Он промолчал, только сильнее нахмурился и потянул за вожжу:
— Давай-ка к сторонке, милая.
Коровка послушно повернула, сильно прогнув спину, перетащила дрожки через пологий кювет и, вздохнув, встала, как окаменела. Лишь черные веерочки ресниц устало отгоняли от глаз надоедливых мух.
— Ну, я пойду покажусь.
— Пойди, Васенька.
Комиссии работали. Копаться некогда. Руки-ноги есть — следующий. Следующий, следующий, следующий. Чуть подольше задерживали отбираемых в специальные рода войск.
Терапевт, потный, тучный, долго охаживал разнагишанного Четушкина. Упрет трубку под лопатку, навалится, — у Ваньки поджилки мозжат, — послушает, послушает, разогнется, стиснет кончиками пятерни стриженую макушку, крутнет, как вареное яйцо, костоватую грудь прозванивает. Напоследок чирикнул казанками по ребрам:
— Один ажур.
— Чего? — не понял призывник.
— Почему худой?
— А-а, х-хэ. По столбам легче лазить.
— Куришь?
Четушкин поморщился.
— Пьешь? Фамилия у тебя…
— Курица не мочится, и та пьет.
Врач хохотнул, подошел к председателю комиссии за аккуратным столиком; на столике стопились карточки медицинского осмотра, разложенные по номерам команд.
— Куда мы его? В пехоту?
— По документам, видишь ли, у парня летная школа с отличием. Внутри-то что?

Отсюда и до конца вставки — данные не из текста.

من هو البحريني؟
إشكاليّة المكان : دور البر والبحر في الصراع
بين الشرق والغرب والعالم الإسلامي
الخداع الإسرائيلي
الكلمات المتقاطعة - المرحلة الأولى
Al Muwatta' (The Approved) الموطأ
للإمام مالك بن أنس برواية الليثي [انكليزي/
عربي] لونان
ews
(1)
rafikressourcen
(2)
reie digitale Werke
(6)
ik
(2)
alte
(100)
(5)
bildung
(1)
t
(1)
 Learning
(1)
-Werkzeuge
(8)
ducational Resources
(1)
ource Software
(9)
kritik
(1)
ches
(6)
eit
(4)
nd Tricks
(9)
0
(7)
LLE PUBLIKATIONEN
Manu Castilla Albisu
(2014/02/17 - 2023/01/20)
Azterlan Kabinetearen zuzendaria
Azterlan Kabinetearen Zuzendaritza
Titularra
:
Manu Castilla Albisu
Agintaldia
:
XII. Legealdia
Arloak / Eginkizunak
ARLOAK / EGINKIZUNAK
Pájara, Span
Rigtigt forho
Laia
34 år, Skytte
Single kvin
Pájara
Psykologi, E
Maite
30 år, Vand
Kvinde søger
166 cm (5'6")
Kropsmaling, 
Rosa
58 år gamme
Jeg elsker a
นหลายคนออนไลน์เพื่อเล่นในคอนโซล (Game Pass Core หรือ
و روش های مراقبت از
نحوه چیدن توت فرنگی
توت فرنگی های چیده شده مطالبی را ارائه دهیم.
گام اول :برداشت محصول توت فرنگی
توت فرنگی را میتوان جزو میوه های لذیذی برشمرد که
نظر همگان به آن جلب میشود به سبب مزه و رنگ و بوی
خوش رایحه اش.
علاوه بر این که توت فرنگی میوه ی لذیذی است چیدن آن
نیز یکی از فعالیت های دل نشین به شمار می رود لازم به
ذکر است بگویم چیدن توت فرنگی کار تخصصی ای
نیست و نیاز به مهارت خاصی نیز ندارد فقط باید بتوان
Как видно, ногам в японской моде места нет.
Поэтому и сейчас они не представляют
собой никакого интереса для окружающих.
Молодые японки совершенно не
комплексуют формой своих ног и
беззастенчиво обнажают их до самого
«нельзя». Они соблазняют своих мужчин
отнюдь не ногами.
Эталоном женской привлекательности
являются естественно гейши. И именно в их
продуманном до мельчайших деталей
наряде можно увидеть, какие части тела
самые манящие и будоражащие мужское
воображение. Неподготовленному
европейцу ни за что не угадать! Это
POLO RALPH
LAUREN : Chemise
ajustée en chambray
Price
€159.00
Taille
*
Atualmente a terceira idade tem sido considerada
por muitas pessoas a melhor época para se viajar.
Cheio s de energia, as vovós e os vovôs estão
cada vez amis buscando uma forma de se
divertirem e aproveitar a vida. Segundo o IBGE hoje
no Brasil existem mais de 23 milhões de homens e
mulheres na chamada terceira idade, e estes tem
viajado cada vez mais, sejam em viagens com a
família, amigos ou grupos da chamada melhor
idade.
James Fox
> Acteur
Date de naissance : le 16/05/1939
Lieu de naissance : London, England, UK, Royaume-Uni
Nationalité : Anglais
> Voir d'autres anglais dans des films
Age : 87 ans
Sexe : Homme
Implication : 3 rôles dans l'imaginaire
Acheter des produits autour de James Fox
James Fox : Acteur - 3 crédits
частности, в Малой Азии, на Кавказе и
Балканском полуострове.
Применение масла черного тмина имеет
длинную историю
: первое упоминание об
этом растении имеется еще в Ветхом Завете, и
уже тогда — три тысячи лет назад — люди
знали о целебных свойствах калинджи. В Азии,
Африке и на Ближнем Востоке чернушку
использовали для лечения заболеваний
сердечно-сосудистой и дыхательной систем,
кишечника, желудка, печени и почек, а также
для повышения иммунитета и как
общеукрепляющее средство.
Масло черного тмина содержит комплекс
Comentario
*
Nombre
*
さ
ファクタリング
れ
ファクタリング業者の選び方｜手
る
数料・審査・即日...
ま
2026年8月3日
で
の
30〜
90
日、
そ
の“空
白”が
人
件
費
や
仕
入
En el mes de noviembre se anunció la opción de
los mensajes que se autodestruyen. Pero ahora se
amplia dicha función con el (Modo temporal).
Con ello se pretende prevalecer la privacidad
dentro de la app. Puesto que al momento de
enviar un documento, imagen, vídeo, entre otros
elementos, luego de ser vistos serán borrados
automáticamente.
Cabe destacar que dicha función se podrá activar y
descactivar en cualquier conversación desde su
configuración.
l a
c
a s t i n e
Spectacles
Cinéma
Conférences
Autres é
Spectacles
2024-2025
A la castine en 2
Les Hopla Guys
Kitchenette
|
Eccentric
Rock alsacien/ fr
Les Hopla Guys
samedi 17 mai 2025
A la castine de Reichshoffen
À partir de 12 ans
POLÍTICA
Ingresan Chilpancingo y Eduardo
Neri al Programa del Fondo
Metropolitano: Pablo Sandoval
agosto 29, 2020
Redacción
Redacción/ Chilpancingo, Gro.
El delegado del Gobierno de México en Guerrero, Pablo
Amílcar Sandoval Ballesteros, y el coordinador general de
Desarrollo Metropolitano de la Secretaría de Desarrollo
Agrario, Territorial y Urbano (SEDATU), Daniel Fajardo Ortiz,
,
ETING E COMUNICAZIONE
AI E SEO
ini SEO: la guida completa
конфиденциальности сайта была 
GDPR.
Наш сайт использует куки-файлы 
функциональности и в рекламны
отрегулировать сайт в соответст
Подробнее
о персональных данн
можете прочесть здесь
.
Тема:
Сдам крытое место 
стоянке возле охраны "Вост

— Что: внутри. Ты посмотри, какой он снаружи. — Да, фигура.
— Вот я и говорю. Рискованно, Вячеслав Викторович, такого шкета на самолет рекомендовать. И сердчишко его мне не очень нравится.
— Ладно, пока отложи карточку. Потом решим.
Длиннущий состав, казалось, разгородил белый свет пополам. И на обеих половинах горе. Провожающие и провожаемые старались не смотреть на коричневые вагоны с квадратными ртами раскрытых до отказа дверей, на зеленый глаз светофора, на черную болванку паровоза, развязно, со смаком поплевывающего в небо. Ему безразлично, кого и куда везти, кого и с кем разлучать. Ему лишь бы показали жестяный кругляшок на палочке. Протяжный свисток, сутолока, последние поцелуи. Иван осторожно разнял материнские руки:
— Ну все, мама. Паровоз посадку прогудел уже.
— Души-то у него нет, один пар, — мать хотела сдержаться, не заплакать. Не сдержалась.
— Ну не надо, мама. Успокойся. Ничего со мной не случится. Я на земле-то маленький, да поднимусь еще под облака, вовсе не скоро попадут.
— Трудно расставаться, сынок.
— Всем трудно. Ему вон, думаешь, легко?
Он, в простиранной армейской гимнастерке без петлиц, посадил полукругом на каждую руку по два ребятенка, спрятал в них лицо и вздрагивает плечами. Она держит его мешок и удивляется впервые увиденным слезам мужа. Потом ей стало жутко, и женщина закричала, как под ножом:
— Васенька-а-а-а!
— Па-а вагона-ам! Жива!
Эшелон трогался.
Скрылась из виду станция, и мало-помалу приотпустило мужские сердца. Вагон одомашнивался, заселялись двухъярусные нары. Четушкин, все еще сидящий у дверей, неожиданно отметил, что поезд идет не на запад, а на восток почему-то и что ему не попалось ни одного знакомого, с кем он учился в школе ГВФ. Иван, замирая от догадки, кинулся к сопровождающему в форме кавалерийского лейтенанта.